* Exercise instructions *
A – In the excerpt on the Mentor study, which three methods were used to collect data on the opinions, needs and requirements for Mentor?
B – Please print the excerpt on the Mentor study from "The most important" to "at another course.".
C – Carry on the excerpt on the Mentor study from the point where it stops.

Moreover, through this literature review we tried to
give the readers the core idea of our research.
To collect data about the opinions, the needs and
the requirements for Mentor we used observations,
interviews and focus groups. Observation is
considered as one of the common methods for
qualitative data collection and can be conducted
either by direct observation or participant
observation (Trochim, 2006). To assure that the
observations are of the natural phenomenon, the
researchers should be involved as “involved
researcher”(Walsham, 2006) in the daily activities of
the observed situation. As involved researcher, we
got a close involvement, which helped us to gain an
in-depth understanding of the situation. We found
that the educational system in Kurdistan is basically
based on the teacher-centered approach where the
teacher has the total control in the classroom.
Kurdistan, as many other countries, has realized the
need for a school reform, which should be toward a
more SCL environment (Mayiwar et al., 2005). To
start the reform, educational experts were invited to
Kurdistan including professors from Department of
Educational Administration and Leadership, College
of Education at Tennessee State University, USA.
The most important elements in the reform
considered to be teachers’ leadership style and their
ways of teaching. These facts, gave us the idea of
designing Mentor. As I live in northern Iraq and
teach at the College of Engineering at Salahaddin
University I observed the situation very carefully
and became a part of the daily activities in the
observed situation. As a part of the teaching staff I
was allowed to attend my colleagues’ lectures and
labs. We also cooperated in and between our
courses, e.g., in my course the students will learn the
process of software engineering from requirement
gathering phase to the design phase and learn to
implement the requirements at another course.
Through this cooperation it was easier for me to
notice the other teachers’ teaching strategy, as well
as, their leadership style in the classroom. The result
of my observations showed that the most of the
teachers were accustomed to one leadership style,
the autocratic one and the teaching strategies are
based on this autocratic view of teaching. The
reason for this might be that they, themselves, have
been taught by autocratic leaders and therefore are
not trained as democratic leaders. Therefore it is
vital to provide these leaders with effective models
of alternative leadership styles and teaching
strategies.
Moreover, we interviewed the president of the
University, the dean of the Department of
Engineering and the dean of Department of
education. The result of our interviews showed the
same result as our observations. They addressed an
enormous need for a change in the educational
settings. The president of Salahaddin University
stressed “we seek the thinking, approaches, tools,
and skills that will equip an increasing portion of our
student body with leadership and management
capabilities that will effectively address the needs of
all segments of our society in every corner of our
region. It is this focus on, and commitment to, the
public interest that has yet to become the
professional interest of our students and graduates.”

* Dataset content *
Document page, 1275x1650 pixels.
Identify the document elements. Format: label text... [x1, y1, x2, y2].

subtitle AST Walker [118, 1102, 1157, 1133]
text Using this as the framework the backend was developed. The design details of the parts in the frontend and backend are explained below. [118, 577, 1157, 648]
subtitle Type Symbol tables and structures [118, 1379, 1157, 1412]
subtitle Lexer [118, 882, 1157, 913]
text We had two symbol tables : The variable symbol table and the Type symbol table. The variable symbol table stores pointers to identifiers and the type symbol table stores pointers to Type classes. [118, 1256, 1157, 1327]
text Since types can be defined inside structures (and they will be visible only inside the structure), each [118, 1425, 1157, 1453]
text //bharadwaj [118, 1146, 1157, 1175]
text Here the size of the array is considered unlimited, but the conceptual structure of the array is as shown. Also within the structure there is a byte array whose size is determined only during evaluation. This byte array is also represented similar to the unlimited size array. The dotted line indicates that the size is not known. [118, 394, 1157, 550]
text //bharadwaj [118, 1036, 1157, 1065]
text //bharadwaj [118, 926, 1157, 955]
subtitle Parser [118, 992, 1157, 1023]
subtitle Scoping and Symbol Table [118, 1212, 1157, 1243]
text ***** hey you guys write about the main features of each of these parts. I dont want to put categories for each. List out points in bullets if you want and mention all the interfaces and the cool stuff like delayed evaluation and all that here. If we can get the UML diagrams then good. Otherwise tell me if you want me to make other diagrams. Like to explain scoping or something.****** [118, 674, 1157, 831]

* Task answers *
A – Observations, interviews and focus groups.

B –
The most important elements in the reform
considered to be teachers’ leadership style and their
ways of teaching. These facts, gave us the idea of
designing Mentor. As I live in northern Iraq and
teach at the College of Engineering at Salahaddin
University I observed the situation very carefully
and became a part of the daily activities in the
observed situation. As a part of the teaching staff I
was allowed to attend my colleagues’ lectures and
labs. We also cooperated in and between our
courses, e.g., in my course the students will learn the
process of software engineering from requirement
gathering phase to the design phase and learn to
implement the requirements at another course.

C –
He also added “achieving this objective requires
teachers to rethink critically regarding their current
leadership and teaching styles”.
To get help with pedagogical issues for
designing Mentor we contacted the experts at the
institute, VLM (Virtual Learning Environment) at
Uppsala, Sweden. After discussing our idea with
people at VLM we were directed to the Regional
Centre for the Coordination of Pedagogical
CSEDU 2010 - 2nd International Conference on Computer Supported Education
74
Development (RCCPD). The main objective of this
organization is to assemble people with pedagogical
knowledge to help each other to change and improve
the educational system regarding the needs and
requirements. At the first interview with the project
leader at RCCPD we introduced the purpose of the
thesis in general and the purpose of designing
Mentor in particular. We also asked about existing
systems and whether they saw a need for the system
that we aimed at designing. The result of this
interview showed that despite the great emphasis on
education in Sweden, schools have not yet succeed
in creating suitable student-centred classrooms.
To get further and more accurate information and
to gather requirements, the project leader at RCCPD
set up a focus group interview with other experts
who shared common experiences and expertise
about teaching. At the first focus group we presented
the research topics and introduced our main idea for
the group. Topics such as knowledge-based systems,
Bloom’s revised taxonomy, which we planned as a
method in our system, were discussed. Bloom’s
revised taxonomy is applied in Mentor to classify
different objectives and skills that educators need to
reflect upon to support students’ deep learning. We
have chosen the revised Bloom’s taxonomy in
Mentor of two main reasons: the first is to be able to
map teachers’ answers to the taxonomy and the
second is to give the teachers different kind of
feedback based on the educational objectives in the
taxonomy.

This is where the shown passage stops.